Stephen erkundigte sich nach Peter. Da er die Familie Albion gut kannte, wusste er, zu welchem Zweig der Familie er gehörte. Er erzählte Betty, er sei als Knabe sogar einmal Francis, dem Großvater des jungen Mannes, begegnet.
»Heute Abend will ich mit ihm nach Moyles Court zurückkehren«, erwiderte sie. »Ich weiß nicht, was ich tun soll, wenn er nicht bald kommt. Wahrscheinlich muss ich dann ohne ihn nach Hause reiten.«
Pride berichtete ihr von Alices Nachricht an Jim.

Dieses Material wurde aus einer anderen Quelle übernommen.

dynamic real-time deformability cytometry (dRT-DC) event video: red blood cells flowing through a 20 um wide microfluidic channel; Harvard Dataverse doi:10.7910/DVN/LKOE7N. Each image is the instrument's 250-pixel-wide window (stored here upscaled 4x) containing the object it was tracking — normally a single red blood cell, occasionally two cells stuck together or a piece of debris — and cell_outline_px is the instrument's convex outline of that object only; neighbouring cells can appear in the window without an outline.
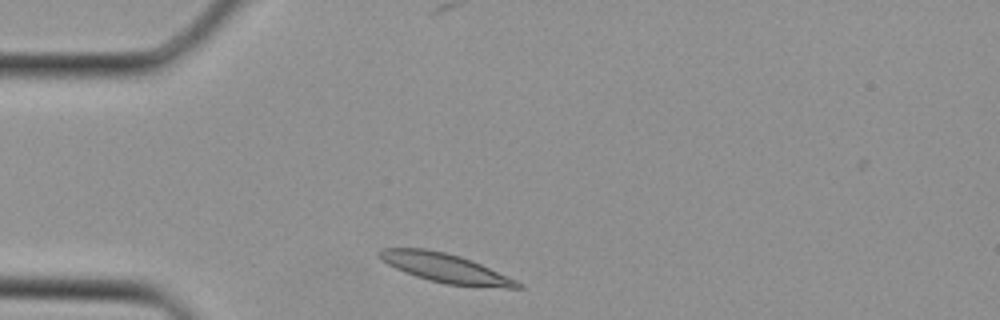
{"species": "Egyptian fruit bat (a non-hibernating species)", "species_latin": "Rousettus aegyptiacus", "temperature_condition": "cold", "stored_images_in_passage": 29, "camera_frame_rate_fps": 3000, "um_per_image_px": 0.085, "animal": {"sex": "female"}, "frame": {"image": 1, "passage_image": 1, "time_ms": 0.0, "image_size_px": [1000, 320], "cell_outline_px": [[524, 288], [508, 288], [444, 284], [428, 280], [404, 272], [380, 260], [376, 256], [376, 252], [380, 248], [424, 248], [444, 252], [460, 256], [472, 260], [516, 280], [524, 284]], "centroid_in_image_um": [37.82, 22.78], "position_along_channel_um": 47.2, "area_um2": 23.52}}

Betty war verwundert. »Sie hätte doch auch mich bitten können, die Botschaft zu überbringen«, meinte sie. »Ich habe auch keinen Burschen losreiten sehen. Vermutlich«, fügte sie hinzu, »hängt es mit den Gästen zusammen, die heute Abend kommen sollen.« Und sie schilderte Pride den Besuch des Fremden, der vor drei Tagen in Moyles Court erschienen war.
Kurz darauf machte sich Pride wieder auf den Weg.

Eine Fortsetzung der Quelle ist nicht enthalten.